3. Customer instructions
We process Personal Data only on the Customer’s documented instructions, which are: (i) to provide and operate TransactionX as described in these terms and our Privacy Policy; (ii) to comply with our legal obligations; and (iii) to defend legal claims. Any other processing requires the Customer’s written instruction.
4. Confidentiality and personnel
Personnel authorised to process Personal Data are bound by confidentiality and trained in data-protection.
5. Security (Article 32)
Technical and organisational measures implemented include:
- encryption in transit (TLS 1.2+) and at rest;
- row-level security on the multi-tenant database so that one customer cannot read another’s data;
- role-based access control with least-privilege; admin actions audit-logged;
- secure software development practices (code review, dependency scanning, SAST);
- backups with documented restore procedures and a 35-day rolling retention window;
- logging and alerting on authentication, billing and admin events.
A summary is published on our Trust & security page; the underlying TOMs Evidence Pack is available under NDA.
6. Sub-processors (Article 28(2)–(4))
The Customer gives general written authorisation for the engagement of sub-processors. The current list is published at /legal/sub-processors. We will give at least 30 days’ notice of any addition or replacement and the Customer may object on reasonable data-protection grounds. We remain liable to the Customer for the acts and omissions of our sub-processors.
7. Data-subject rights assistance (Article 28(3)(e))
We will, taking into account the nature of the processing, assist the Customer by appropriate technical and organisational measures, insofar as is possible, to fulfil the Customer’s obligation to respond to data-subject requests under Chapter III UK GDPR. Where a data subject contacts us directly we will refer them to the Customer.
8. Assistance with security, breach notification and DPIAs (Article 28(3)(f))
We will assist the Customer in ensuring compliance with Articles 32–36 (security, breach notification, DPIAs and prior consultation), taking into account the nature of the processing and information available to us. We will notify the Customer without undue delay (and in any event within 72 hours of becoming aware) of any Personal Data Breach affecting the Customer’s data, with the information required by Article 33(3) so far as it is then available.

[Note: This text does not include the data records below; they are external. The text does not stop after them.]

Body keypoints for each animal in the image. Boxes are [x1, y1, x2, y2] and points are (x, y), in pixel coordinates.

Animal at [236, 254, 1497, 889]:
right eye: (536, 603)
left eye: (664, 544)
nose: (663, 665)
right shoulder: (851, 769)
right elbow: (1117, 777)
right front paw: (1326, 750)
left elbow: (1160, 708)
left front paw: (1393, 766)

9. Deletion or return at end of services (Article 28(3)(g))
On termination of the subscription, at the Customer’s choice we will delete or return all Personal Data processed on the Customer’s behalf, and delete existing copies, in accordance with the deletion timetable in our Privacy Policy, unless retention is required by law.

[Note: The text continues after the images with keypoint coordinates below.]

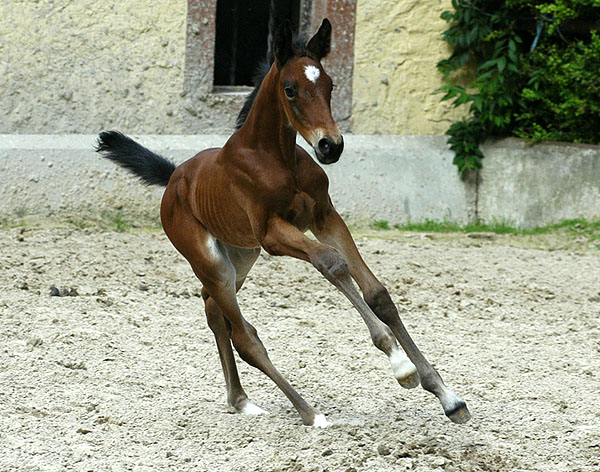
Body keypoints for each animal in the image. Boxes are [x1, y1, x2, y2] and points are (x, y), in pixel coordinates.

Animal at [95, 20, 468, 428]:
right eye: (290, 90)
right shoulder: (273, 233)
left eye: (330, 85)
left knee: (214, 310)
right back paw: (309, 413)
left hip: (240, 257)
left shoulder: (325, 216)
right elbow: (332, 264)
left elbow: (377, 294)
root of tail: (175, 175)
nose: (330, 146)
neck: (278, 158)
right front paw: (401, 365)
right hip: (211, 260)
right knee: (245, 337)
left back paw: (241, 401)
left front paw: (448, 397)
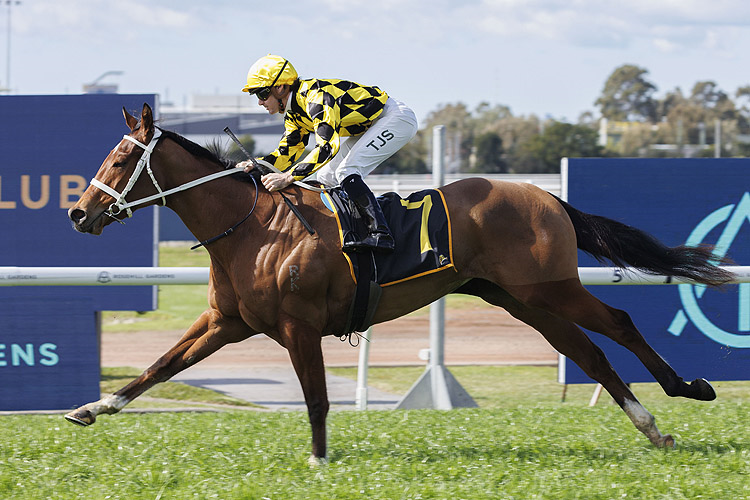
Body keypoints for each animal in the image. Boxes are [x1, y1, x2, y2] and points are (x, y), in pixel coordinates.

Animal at [64, 104, 736, 464]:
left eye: (120, 159)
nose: (78, 213)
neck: (253, 225)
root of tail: (546, 195)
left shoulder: (297, 325)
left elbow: (315, 397)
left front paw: (319, 459)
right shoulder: (227, 322)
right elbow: (158, 367)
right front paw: (91, 408)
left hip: (550, 288)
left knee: (617, 324)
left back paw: (688, 389)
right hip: (522, 300)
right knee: (588, 352)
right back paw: (651, 426)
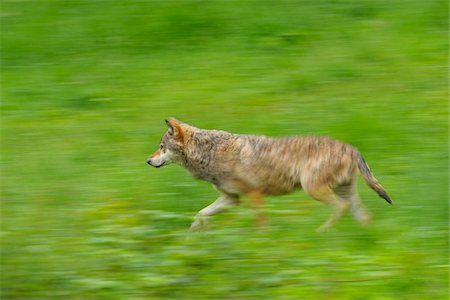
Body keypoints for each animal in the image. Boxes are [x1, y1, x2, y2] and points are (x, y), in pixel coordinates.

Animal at [147, 118, 390, 231]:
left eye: (161, 147)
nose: (148, 161)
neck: (210, 152)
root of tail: (351, 147)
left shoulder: (255, 194)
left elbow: (261, 224)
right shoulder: (231, 199)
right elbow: (200, 214)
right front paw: (191, 236)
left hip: (314, 189)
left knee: (341, 208)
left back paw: (322, 232)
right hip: (343, 191)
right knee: (365, 216)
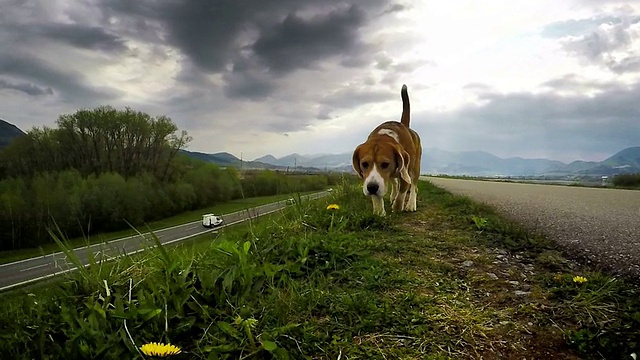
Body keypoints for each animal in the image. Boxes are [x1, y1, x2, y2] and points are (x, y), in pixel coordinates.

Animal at [352, 84, 422, 215]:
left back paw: (410, 204)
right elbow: (379, 196)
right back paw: (393, 195)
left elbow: (403, 190)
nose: (371, 188)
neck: (382, 137)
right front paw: (379, 212)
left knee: (414, 186)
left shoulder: (405, 172)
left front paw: (397, 207)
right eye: (364, 164)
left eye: (385, 164)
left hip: (415, 167)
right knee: (394, 183)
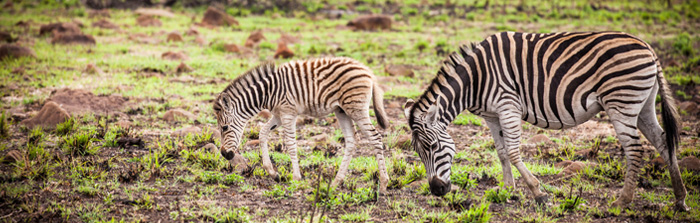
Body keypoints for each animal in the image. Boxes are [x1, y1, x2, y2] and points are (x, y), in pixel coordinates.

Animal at [213, 57, 392, 193]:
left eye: (224, 128)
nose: (225, 154)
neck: (268, 92)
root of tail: (368, 72)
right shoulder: (278, 114)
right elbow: (262, 133)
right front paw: (272, 173)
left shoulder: (288, 113)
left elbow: (290, 144)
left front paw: (296, 178)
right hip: (341, 110)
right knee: (351, 141)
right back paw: (336, 182)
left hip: (355, 108)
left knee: (375, 137)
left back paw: (383, 184)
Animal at [404, 31, 688, 211]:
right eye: (418, 152)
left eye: (432, 147)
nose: (437, 191)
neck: (476, 79)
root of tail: (647, 47)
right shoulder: (491, 115)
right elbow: (501, 152)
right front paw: (507, 190)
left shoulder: (508, 105)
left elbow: (514, 152)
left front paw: (538, 192)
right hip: (642, 104)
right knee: (663, 141)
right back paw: (680, 199)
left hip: (621, 101)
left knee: (635, 149)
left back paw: (622, 202)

10. Audits (Article 28(3)(h))
We will make available to the Customer all information necessary to demonstrate compliance with Article 28 and allow for and contribute to audits, including inspections, conducted by the Customer or an auditor mandated by the Customer, on reasonable prior written notice and subject to confidentiality. To minimise disruption, the Customer will accept up-to-date third-party certifications, our most recent SOC-equivalent or ISO-aligned reports, and written responses to security questionnaires in lieu of on-site audit where these reasonably address the Customer’s concerns.

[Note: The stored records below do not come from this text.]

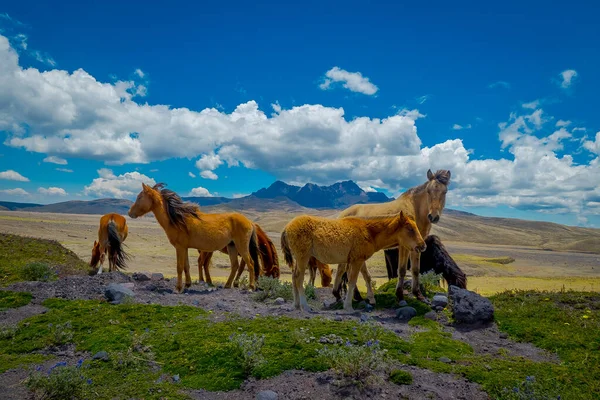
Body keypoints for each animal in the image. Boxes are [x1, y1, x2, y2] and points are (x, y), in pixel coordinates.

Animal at [129, 183, 260, 292]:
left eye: (139, 197)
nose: (130, 213)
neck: (178, 220)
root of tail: (249, 222)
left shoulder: (180, 247)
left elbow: (179, 267)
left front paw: (178, 288)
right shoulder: (185, 248)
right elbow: (186, 266)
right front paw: (187, 284)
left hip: (241, 246)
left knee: (250, 263)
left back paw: (250, 287)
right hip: (232, 246)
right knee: (235, 265)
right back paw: (227, 286)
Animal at [282, 212, 426, 312]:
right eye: (409, 228)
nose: (423, 246)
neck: (369, 232)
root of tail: (287, 227)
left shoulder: (359, 260)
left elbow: (367, 277)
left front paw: (371, 299)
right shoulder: (356, 261)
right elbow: (352, 281)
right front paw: (348, 307)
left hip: (299, 259)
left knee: (294, 277)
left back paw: (296, 305)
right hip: (303, 257)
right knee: (299, 278)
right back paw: (305, 306)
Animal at [332, 169, 450, 304]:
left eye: (445, 191)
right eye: (428, 191)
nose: (433, 216)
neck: (414, 209)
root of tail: (341, 215)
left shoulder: (416, 245)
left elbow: (415, 269)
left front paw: (419, 295)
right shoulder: (404, 246)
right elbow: (402, 270)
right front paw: (400, 296)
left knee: (345, 268)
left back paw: (350, 296)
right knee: (344, 269)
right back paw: (348, 295)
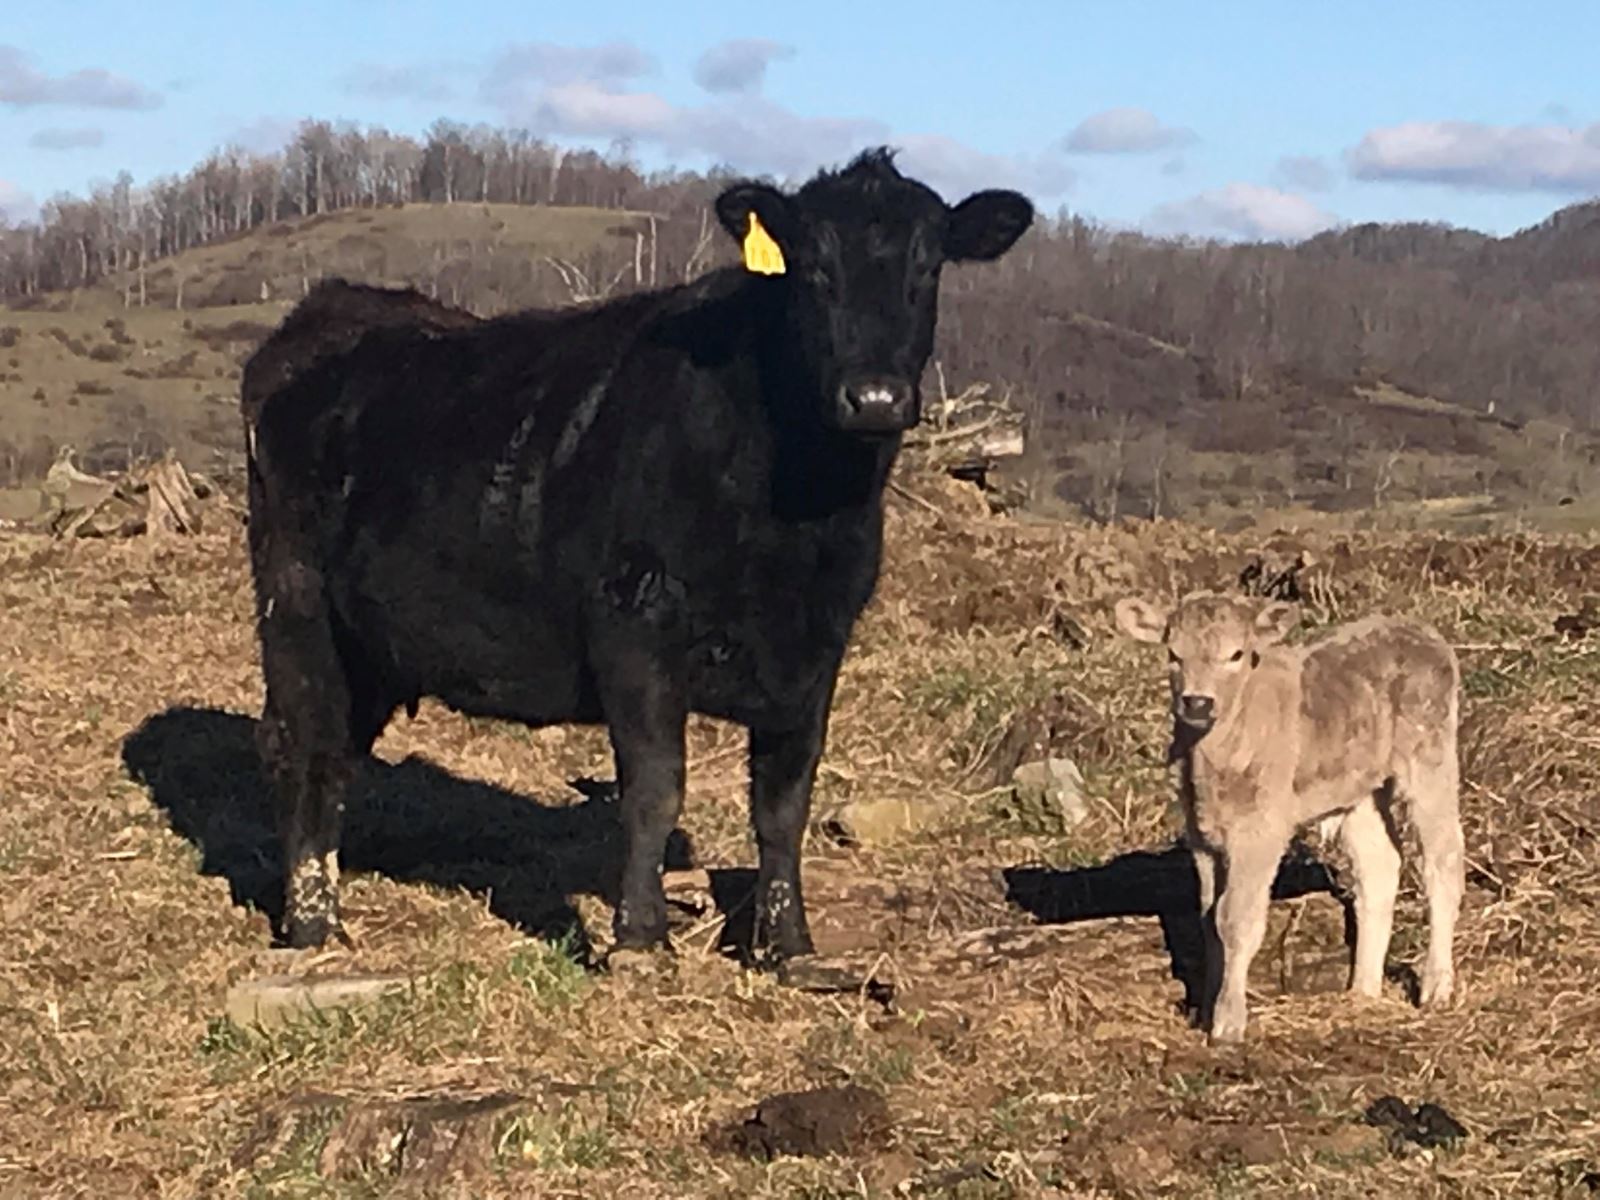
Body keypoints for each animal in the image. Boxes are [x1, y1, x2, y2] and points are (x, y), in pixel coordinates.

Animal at [241, 150, 1030, 966]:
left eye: (928, 266)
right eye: (812, 266)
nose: (873, 397)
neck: (796, 522)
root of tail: (333, 312)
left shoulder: (819, 643)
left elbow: (784, 801)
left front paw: (787, 945)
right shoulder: (634, 619)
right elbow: (657, 785)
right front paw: (641, 939)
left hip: (373, 643)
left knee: (336, 751)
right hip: (296, 602)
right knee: (305, 745)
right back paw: (312, 925)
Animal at [1113, 598, 1465, 1049]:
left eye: (1237, 654)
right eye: (1174, 654)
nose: (1197, 702)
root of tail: (1417, 628)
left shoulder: (1260, 832)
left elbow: (1235, 919)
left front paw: (1228, 1024)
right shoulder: (1202, 837)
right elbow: (1209, 919)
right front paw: (1207, 1011)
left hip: (1429, 758)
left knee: (1443, 862)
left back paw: (1436, 988)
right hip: (1357, 789)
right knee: (1380, 867)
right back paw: (1362, 992)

11. International transfers
Where Personal Data is transferred outside the UK to a country without an adequacy decision, the parties rely on the UK International Data Transfer Addendum to the EU Standard Contractual Clauses (or the IDTA), and we will implement supplementary measures where required by our Transfer Risk Assessment. Sub-processor locations and transfer mechanisms are listed at /legal/sub-processors.
12. Liability
The liability provisions in section A10 apply to this DPA.